◆ Provided text:
┄┄┄┄┄┄┄┄┄┄
73205One particular Romanian sweet wine — Grasa de Cotnari — has an important place in wine history. Grasa de Cotnari, Tokaji of Hungary, and Constantia of South Africa were once the most celebrated wines in the world. King of wines, wines of kings, they were the kings of the hill in a world where luscious sweet wines were treasured above all others. Time have changed, however, and wines like these no long rule as they once did.

The thing about Romanian wine is that just when you think you understand it, you discover that there’s another layer and you have to start over.  Sue and I wanted to taste a few Romanian wines before our trip and I hit pay dirt at a local Total Wine store where I discovered several wines made by Cramele Recas, one of Romania’s largest producers (and a Total Wine Winery Direct partner). Two were international varieties (Pinot Gris and Pinot Noir) and two were native Romanian varieties (Feteasca Negra and Feteasca Regala). All were inexpensive — typically $5.99 per bottle or $5.39 as part of a Winery Direct six-bottle purchase.

The Recas wines were clean and well made, with good acidity and varietal character. We shared some with our neighbors, who were surprised at the Pinot Noir given its price. The Recas winemaker has lots of experience producing commercial quality wine at affordable prices. He divides his time between Recas in Romania and a winery in Australia that you might have heard of. It’s called Yellowtail.

But Wait … There’s More

So Romanian wine is cheap but pretty good — a bottom shelf bargain. Is that right? Well, yes it is, but as soon as we arrived in Iasi we discovered another layer. There has been a very strong movement to higher quality since the end of the Communist era and especially since Romania joined  the European Union and opened its doors more widely to international competition.

The semi-sweet wines that were a mainstay during the Soviet era remain popular. Sugar can be used to cover up a variety of wine flaws, and so sweet wines are often suspect, but we tasted some that were well-made and delicious.  Many producers make both dry and semi-sweet versions of their wines to satisfy the diverse consumer audience. I don’t think these sweetish wines will or should go away, but dry wines are clearly the future and a lot of effort is going into their production.

But which dry wines? Romania is fortunate to have a wine grape treasury that includes a number of indigenous varieties that make distinctive, delicious wines. In the right hands, Feteasca Regala (white), Feteasca Neagra (red) and Busuioaca de Bohotin (rosé) produce exciting wines, for example, and there are other promising varieties.  I admit that my prejudice is for the native grape varieties and not the international varieties that you see everywhere, but it is important to have an open mind.

davinoWe spent a day in the Delau Mare region near Bucharest, which is known for its excellent red wines. Our last stop was Davino, which was Romania’s second privately-owned winery (S.E.R.V.E. was the first). We tasted the Purpura Valahica, which is made from Feteasca Negra clones specifically selected for the local terroir. It was terrific — a wonderful example of just the sort of terroir wine I had my heart set on finding. Romanian grapes, Romanian soil, Romanian wine-maker, even Romanian oak.
┄┄┄┄┄┄┄┄┄┄
◆ Input data:
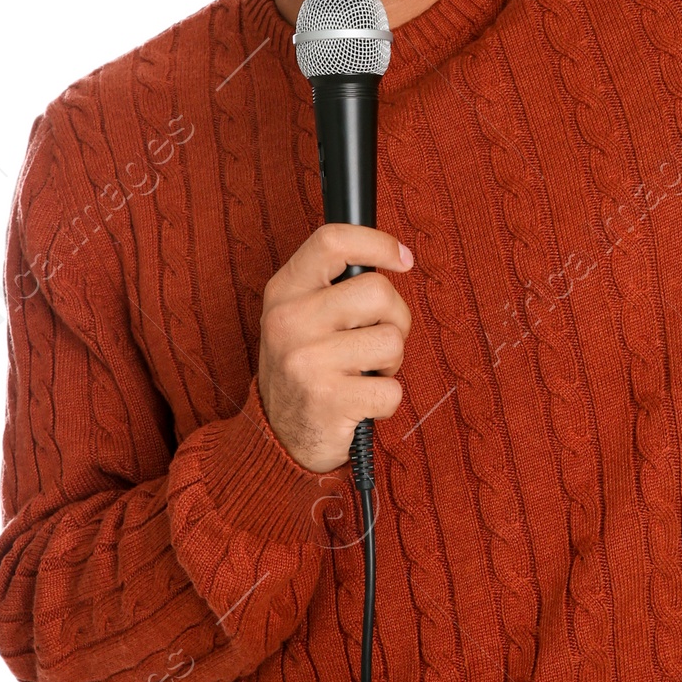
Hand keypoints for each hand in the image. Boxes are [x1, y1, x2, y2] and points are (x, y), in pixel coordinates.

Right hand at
┄┄┄┄┄┄┄┄┄┄
◆ About this task: Reproduce the passage from the Romanian wine text above, from "But which dry" up to and including "an open mind.".

◆ Final answer:
But which dry wines? Romania is fortunate to have a wine grape treasury that includes a number of indigenous varieties that make distinctive, delicious wines. In the right hands, Feteasca Regala (white), Feteasca Neagra (red) and Busuioaca de Bohotin (rosé) produce exciting wines, for example, and there are other promising varieties.  I admit that my prejudice is for the native grape varieties and not the international varieties that you see everywhere, but it is important to have an open mind.